Calculus of Variations in Probability Theory

1.8k Views Asked by At

Are there any places where the Calculus of Variations shows up (i.e. is used) in probability?

It seems like it should be natural for functional optimization to appear (as it does in statistics, where it seems to appear in somewhat more applied areas, like regression and machine learning; or its use in stochastic optimal control theory), but I do not know of any interesting probabilistic problems that can be cast in a variational light, but are more on theoretical side, or maybe proofs of theorems in probability that use variational techniques.

I suppose the Malliavin Calculus is related, but it seems more like an answer to the "reverse" question :)

1

There are 1 best solutions below

0
On

I found a neat example. It answers the question:

Given constraints on its expected values, which distribution has maximum entropy?

The answer can be shown to be the exponential family, using the variational calculus (see here).


The exponential family is the set of distributions with density: $$ f_X(x|\lambda) = h(x)g(\lambda)\exp\left(\vec{\eta}(\lambda)\cdot\vec{T}(x)\right) $$ for parameter vector $\lambda$.
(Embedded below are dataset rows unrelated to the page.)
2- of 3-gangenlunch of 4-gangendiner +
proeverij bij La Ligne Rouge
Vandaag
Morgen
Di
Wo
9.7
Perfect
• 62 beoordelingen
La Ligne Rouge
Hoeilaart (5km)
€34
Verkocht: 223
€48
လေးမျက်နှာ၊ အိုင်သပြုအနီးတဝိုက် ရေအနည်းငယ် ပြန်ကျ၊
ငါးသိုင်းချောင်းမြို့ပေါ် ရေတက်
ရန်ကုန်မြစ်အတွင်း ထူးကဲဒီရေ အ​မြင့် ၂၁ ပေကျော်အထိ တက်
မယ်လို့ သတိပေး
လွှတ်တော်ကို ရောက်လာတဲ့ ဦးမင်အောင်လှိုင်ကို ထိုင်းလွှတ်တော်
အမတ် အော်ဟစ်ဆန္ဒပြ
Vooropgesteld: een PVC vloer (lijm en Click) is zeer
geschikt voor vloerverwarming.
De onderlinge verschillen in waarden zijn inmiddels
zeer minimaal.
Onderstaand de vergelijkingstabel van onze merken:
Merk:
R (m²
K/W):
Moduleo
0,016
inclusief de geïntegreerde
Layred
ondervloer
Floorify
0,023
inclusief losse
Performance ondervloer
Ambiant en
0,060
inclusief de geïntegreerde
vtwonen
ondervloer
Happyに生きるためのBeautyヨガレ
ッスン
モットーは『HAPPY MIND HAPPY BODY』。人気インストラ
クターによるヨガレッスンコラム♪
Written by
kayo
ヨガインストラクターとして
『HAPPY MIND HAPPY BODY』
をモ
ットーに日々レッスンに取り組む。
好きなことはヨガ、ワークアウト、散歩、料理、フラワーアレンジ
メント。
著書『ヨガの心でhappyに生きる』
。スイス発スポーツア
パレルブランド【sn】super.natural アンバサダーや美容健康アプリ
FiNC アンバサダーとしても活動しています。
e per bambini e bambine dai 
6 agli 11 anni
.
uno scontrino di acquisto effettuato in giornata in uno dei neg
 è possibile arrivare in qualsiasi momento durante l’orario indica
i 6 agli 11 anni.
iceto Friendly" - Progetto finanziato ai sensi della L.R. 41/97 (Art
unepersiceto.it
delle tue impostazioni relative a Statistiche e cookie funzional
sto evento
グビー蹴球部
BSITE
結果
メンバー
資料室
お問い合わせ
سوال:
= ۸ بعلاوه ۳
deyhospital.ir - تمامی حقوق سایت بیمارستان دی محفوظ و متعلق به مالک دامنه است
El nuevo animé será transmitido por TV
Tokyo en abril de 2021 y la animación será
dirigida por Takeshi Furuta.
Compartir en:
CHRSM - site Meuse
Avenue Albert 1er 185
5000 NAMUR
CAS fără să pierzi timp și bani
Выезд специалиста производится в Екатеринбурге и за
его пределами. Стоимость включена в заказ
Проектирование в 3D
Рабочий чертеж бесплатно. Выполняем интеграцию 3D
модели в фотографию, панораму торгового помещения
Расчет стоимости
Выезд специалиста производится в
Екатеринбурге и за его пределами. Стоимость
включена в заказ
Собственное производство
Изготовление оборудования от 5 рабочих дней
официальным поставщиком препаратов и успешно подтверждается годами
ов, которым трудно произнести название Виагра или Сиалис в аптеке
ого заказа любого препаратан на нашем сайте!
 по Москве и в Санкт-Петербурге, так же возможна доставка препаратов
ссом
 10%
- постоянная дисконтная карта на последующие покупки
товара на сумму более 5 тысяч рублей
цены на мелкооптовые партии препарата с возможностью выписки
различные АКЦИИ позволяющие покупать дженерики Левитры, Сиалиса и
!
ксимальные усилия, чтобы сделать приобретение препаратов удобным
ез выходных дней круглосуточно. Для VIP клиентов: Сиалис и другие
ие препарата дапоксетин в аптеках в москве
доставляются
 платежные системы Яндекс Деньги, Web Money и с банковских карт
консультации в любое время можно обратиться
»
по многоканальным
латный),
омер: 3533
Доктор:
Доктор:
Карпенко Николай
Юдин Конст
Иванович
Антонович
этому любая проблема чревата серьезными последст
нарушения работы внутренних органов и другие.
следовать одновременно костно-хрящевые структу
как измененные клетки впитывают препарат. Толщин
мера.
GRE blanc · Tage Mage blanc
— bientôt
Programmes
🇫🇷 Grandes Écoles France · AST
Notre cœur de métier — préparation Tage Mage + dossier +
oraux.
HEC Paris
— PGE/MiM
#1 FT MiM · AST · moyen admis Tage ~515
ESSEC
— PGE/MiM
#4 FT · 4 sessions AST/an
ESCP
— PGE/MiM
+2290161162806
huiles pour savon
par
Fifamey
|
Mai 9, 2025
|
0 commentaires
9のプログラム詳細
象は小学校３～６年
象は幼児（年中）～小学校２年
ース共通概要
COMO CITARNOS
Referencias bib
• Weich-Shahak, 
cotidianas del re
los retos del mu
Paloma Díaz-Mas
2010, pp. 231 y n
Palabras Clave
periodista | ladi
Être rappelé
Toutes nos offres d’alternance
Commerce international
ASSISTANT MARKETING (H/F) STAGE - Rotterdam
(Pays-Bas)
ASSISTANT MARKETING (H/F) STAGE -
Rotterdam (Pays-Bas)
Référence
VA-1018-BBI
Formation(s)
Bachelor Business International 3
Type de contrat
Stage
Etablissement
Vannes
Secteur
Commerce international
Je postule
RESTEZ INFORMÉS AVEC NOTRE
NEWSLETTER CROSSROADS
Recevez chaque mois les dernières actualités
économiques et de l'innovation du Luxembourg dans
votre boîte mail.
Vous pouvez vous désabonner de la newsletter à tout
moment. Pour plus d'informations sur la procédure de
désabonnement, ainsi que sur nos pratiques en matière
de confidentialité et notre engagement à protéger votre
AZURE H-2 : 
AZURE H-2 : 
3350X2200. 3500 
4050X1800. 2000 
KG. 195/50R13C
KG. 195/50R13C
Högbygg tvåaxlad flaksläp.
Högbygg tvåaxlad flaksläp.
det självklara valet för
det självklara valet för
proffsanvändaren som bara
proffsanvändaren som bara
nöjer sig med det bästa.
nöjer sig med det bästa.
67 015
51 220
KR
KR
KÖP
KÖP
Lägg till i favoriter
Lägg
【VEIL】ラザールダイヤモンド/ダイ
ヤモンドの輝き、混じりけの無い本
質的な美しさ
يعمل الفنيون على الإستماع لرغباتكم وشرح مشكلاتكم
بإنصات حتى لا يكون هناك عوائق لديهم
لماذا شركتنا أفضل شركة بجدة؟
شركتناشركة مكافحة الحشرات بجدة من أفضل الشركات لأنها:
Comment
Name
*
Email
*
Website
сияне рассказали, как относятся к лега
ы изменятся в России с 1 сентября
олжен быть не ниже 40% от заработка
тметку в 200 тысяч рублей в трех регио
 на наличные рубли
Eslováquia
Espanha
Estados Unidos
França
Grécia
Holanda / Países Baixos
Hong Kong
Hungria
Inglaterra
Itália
Then, the following is (a slightly weaker version of) a theorem due to Boltzmann:

Suppose we consider $n$ measurable functions $\{f_j\}_{j=1}^n$ and numbers $a_j\in\mathbb{R}\;\forall\;j=1,\ldots,n$. Then among all probability distributions with support on $S$ that satisfy the constraints $$ \mathbb{E}[f_j(x)]=a_j\;\forall\;j=1,\ldots,n $$ the one with probability density $$ p(x) = c \exp\left( \sum_j \lambda_j f_j(x) \right) $$ has maximum entropy.

The proof works as follows. Define the variational functional: $$ J[p]=\int_S p(x)\ln p(x)dx - \lambda_0 \left[ \int_S p(x)dx-1 \right] - \sum_j\lambda_j\left[ \int_S f_j(x)p(x)dx - a_j \right] $$ with Lagrange multipliers $\lambda_i$. Notice term 2 forces $p$ to integrate to 1 and term 3 forces the moments to satisfy the constraints, while term 1 maximizes the negative entropy.

Then, the vanishing of the first variation $$ \frac{\delta J}{\delta p} = 0 $$ can be shown to imply $$ p(x) = c \exp\left( \sum_j \lambda_j f_j(x) \right) $$ which is an exponential family member.